TASK OBJECTIVE: Please duplicate the supply chain innovation text word for word, everything from "The innovations developed" down to "of material resources.".
[READING TEXT Boundary: Start]
Innovation in supply chains improves resource efficiency

Twelve new research and development projects that will lead to the more efficient and sustainable use of resources are to share £4.5 million government support through the Technology Strategy Board (TSB), the UK’s national innovation agency with a goal to accelerate economic growth by stimulating and supporting business-led innovation.

TSB writes:

The funding, from the government-backed Technology Strategy Board will see industrial end-users working with their supply chains and with innovators to create sustainable new technologies, products and processes that reduce the global environmental impact of the materials we use, while also reducing our dependence on key raw materials.

David Bott, Director of Innovation Programmes at the Technology Strategy Board, said: ‘More and more UK businesses recognise that if we are to be competitive and prosperous in a resource-efficient, low carbon economy, we need to develop products and processes that make better use of natural resources, generate less waste and have reduced impact on the environment. Also many key enabling technologies for a sustainable economy rely on a relatively small number of high-tech materials which may become difficult to source in the future.’

The innovations developed through these projects will show how greater resource efficiency benefits can be realised, and will help the UK to tap into the growing global market opportunity for technologies, products and processes that make better use of material resources.

The companies leading the research and development projects are: Augean plc (Walton, West Yorkshire), Gwent Electronic Materials (Pontypool), Innoval Technology Ltd (Banbury), Jaguar Cars Ltd (Coventry), Johnson Matthey Fuel Cells Ltd (Swindon), Liberty Electric Cars Ltd (Coventry), Marshalls Mono Ltd (Elland, West Yorkshire), Morganite Electrical Carbon Ltd (Swansea), M-Solv LTD (Kidlington, Oxfordshire), SABIC UK Petrochemicals Ltd (Redcar) and Unilever UK (Bebington, 2 projects) .

Examples of the collaborative R&D projects to be undertaken following these grant funding awards include:

– The development of concrete products made without Portland cement;

– Research into the recovery and re-use of high value materials from fuel cell electrode assemblies;

– Substitution of silver in electronic conductive inks;

– The development of commercially-viable recycling of waste plastics into naphtha substitute for the petrochemicals industry;

– The development of UK sustainable supply of high purity graphite.
[READING TEXT Boundary: End]
[INFORMATION Boundary: Start]
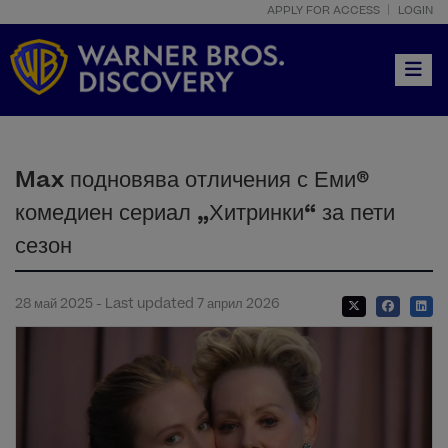
APPLY FOR ACCESS
LOGIN
Toggle
Max подновява отличения с Еми®
комедиен сериал „Хитринки“ за пети
сезон
28 май 2025 - Last updated 7 април 2026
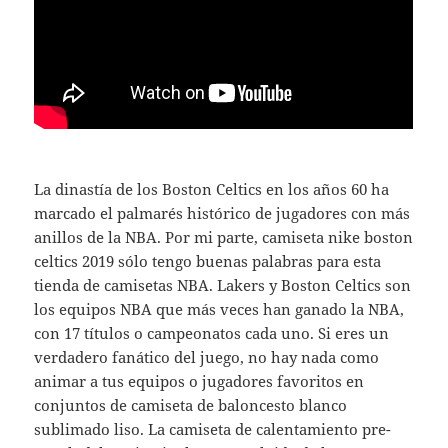
La dinastía de los Boston Celtics en los años 60 ha
marcado el palmarés histórico de jugadores con más
anillos de la NBA. Por mi parte, camiseta nike boston
celtics 2019 sólo tengo buenas palabras para esta
tienda de camisetas NBA. Lakers y Boston Celtics son
los equipos NBA que más veces han ganado la NBA,
con 17 títulos o campeonatos cada uno. Si eres un
verdadero fanático del juego, no hay nada como
animar a tus equipos o jugadores favoritos en
conjuntos de camiseta de baloncesto blanco
sublimado liso. La camiseta de calentamiento pre-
[INFORMATION Boundary: End]
SOLUTION TO THIS TASK:
The innovations developed through these projects will show how greater resource efficiency benefits can be realised, and will help the UK to tap into the growing global market opportunity for technologies, products and processes that make better use of material resources.